## Record extracts
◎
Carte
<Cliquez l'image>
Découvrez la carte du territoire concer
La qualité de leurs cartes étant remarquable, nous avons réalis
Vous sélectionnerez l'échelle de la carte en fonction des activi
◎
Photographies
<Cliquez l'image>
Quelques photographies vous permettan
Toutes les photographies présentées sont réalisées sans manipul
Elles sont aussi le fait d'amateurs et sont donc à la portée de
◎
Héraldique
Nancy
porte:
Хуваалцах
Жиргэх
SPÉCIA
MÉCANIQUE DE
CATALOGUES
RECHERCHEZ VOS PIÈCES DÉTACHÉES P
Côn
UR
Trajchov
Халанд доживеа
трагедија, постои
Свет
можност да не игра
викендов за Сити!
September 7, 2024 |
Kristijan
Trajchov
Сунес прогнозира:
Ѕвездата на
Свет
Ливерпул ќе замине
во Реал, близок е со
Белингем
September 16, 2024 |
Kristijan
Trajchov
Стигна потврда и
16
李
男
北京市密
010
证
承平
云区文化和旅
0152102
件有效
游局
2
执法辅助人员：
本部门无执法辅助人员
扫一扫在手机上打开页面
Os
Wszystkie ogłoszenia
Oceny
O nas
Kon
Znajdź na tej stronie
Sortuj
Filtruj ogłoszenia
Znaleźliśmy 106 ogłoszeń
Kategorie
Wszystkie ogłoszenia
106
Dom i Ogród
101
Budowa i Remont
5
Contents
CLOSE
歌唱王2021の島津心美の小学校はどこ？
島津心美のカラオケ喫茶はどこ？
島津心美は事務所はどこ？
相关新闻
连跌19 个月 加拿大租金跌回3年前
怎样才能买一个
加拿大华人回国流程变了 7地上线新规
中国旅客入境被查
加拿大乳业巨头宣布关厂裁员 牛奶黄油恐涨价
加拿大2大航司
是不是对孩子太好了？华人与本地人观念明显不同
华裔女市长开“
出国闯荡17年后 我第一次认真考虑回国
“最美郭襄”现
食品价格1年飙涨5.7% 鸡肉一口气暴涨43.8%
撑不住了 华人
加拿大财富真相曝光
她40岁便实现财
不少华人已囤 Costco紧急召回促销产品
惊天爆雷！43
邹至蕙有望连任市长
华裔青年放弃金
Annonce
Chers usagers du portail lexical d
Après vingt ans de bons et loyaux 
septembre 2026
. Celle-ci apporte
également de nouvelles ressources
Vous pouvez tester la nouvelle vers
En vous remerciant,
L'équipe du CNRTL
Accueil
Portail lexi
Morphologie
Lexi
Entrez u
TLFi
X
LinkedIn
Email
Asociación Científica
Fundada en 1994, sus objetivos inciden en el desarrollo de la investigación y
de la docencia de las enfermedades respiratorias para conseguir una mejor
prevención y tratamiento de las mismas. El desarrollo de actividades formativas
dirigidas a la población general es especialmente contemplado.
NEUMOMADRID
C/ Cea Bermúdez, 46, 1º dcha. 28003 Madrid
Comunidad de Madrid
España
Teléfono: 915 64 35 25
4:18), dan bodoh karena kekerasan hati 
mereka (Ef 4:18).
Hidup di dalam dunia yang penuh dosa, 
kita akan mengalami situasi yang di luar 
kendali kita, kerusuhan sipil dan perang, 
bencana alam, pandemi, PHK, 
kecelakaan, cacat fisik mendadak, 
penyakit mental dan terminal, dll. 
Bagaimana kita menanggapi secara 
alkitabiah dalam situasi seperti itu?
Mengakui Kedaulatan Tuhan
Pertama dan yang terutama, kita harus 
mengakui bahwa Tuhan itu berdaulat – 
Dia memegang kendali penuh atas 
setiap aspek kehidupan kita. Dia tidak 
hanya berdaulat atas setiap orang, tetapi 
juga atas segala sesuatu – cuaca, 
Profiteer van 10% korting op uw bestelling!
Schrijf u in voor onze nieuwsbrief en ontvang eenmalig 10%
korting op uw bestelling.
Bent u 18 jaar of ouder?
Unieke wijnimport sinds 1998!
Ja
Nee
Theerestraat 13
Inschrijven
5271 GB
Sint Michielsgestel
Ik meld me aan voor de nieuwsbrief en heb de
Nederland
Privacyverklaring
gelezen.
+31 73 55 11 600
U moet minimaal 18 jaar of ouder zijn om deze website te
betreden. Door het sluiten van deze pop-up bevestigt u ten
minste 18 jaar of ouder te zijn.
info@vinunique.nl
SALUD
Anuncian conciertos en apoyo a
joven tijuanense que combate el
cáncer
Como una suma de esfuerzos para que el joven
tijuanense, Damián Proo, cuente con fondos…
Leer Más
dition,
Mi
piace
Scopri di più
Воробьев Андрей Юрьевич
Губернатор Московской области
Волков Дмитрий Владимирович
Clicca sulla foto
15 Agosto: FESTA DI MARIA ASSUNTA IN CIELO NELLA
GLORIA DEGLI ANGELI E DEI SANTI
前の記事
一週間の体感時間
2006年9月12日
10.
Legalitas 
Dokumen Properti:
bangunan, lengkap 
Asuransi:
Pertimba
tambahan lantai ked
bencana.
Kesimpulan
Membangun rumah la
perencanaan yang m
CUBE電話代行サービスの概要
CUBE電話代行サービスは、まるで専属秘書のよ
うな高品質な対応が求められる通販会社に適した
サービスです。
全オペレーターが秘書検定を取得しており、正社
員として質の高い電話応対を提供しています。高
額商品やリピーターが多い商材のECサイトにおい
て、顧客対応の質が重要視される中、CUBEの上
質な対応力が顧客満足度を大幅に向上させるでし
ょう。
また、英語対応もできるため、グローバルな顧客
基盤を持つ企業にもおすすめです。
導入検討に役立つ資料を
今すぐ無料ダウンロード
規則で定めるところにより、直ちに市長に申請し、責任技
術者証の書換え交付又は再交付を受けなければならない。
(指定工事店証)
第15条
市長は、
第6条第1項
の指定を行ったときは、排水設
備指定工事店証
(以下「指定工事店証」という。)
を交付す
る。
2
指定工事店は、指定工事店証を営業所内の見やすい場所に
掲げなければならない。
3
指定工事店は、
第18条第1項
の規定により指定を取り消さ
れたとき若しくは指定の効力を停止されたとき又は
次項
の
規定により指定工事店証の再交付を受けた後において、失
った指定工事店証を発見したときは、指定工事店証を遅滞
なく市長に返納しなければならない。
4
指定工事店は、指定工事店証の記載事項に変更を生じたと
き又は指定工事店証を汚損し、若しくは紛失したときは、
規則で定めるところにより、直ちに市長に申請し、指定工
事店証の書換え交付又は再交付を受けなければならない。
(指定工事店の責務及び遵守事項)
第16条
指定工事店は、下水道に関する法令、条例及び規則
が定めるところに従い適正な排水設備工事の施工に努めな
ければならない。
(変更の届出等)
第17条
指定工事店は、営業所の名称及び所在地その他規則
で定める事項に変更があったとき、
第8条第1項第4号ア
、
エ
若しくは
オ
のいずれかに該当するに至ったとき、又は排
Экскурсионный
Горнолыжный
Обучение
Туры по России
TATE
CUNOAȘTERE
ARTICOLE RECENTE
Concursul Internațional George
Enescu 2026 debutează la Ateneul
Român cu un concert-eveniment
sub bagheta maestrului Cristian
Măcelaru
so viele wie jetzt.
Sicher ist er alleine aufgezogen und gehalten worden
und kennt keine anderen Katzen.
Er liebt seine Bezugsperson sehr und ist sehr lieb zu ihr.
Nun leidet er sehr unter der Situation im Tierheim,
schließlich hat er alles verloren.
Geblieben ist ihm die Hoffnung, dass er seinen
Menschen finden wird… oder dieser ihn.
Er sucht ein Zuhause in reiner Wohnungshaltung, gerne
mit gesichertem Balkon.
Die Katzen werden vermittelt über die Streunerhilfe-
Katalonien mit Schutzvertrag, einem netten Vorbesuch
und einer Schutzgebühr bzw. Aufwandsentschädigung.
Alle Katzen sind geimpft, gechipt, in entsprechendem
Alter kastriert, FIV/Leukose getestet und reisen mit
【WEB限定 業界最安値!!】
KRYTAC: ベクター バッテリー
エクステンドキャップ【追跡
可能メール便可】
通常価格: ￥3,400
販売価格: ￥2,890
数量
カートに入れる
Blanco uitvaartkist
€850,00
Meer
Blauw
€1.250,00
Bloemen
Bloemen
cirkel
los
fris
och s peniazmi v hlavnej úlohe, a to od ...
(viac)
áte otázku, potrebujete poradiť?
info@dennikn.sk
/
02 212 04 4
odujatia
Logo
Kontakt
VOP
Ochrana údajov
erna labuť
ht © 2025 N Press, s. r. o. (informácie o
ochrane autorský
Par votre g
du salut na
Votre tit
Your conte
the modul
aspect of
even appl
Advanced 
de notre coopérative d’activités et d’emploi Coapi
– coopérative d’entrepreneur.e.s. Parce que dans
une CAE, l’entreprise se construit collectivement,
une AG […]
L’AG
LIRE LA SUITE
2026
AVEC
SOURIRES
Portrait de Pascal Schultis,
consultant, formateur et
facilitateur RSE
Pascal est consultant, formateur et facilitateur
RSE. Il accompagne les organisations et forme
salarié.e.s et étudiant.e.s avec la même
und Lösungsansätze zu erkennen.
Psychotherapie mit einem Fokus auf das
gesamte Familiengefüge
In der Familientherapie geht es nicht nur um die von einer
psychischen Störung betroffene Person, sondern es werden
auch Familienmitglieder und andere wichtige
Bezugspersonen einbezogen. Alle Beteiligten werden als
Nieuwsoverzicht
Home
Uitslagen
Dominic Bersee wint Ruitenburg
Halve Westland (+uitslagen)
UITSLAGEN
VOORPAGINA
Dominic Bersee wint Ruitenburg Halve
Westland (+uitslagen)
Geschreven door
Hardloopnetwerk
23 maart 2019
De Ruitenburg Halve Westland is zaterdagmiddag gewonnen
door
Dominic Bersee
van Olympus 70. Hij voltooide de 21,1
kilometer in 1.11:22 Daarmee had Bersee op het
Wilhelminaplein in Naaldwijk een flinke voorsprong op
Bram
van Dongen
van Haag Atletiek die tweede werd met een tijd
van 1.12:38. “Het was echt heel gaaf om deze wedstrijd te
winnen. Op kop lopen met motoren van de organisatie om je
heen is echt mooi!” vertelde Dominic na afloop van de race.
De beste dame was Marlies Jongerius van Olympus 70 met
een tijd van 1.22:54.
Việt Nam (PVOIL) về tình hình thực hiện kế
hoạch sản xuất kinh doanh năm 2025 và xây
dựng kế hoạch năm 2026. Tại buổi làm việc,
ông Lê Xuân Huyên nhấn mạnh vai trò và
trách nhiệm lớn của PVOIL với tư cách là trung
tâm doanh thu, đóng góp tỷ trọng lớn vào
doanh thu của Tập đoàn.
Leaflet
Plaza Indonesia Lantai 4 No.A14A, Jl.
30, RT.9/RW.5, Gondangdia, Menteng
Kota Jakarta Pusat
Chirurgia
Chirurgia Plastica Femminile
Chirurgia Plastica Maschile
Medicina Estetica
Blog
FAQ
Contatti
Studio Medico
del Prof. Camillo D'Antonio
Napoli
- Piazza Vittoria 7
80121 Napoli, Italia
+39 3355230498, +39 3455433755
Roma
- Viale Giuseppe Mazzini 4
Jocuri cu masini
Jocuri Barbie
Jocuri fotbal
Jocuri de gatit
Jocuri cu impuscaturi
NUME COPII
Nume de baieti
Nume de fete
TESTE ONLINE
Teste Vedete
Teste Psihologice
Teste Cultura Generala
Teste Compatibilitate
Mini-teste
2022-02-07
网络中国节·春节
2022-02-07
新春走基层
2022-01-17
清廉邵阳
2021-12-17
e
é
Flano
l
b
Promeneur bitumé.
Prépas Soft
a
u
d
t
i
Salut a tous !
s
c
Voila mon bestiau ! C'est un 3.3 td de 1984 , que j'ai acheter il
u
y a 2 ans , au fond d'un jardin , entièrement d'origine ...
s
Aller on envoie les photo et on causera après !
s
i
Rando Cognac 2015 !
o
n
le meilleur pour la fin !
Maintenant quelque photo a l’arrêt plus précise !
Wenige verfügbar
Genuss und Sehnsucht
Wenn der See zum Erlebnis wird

## Problem requirements
Print the records verbatim, stopping after the "Quelques photographies vous permettan" line.

## Written solution
◎
Carte
<Cliquez l'image>
Découvrez la carte du territoire concer
La qualité de leurs cartes étant remarquable, nous avons réalis
Vous sélectionnerez l'échelle de la carte en fonction des activi
◎
Photographies
<Cliquez l'image>
Quelques photographies vous permettan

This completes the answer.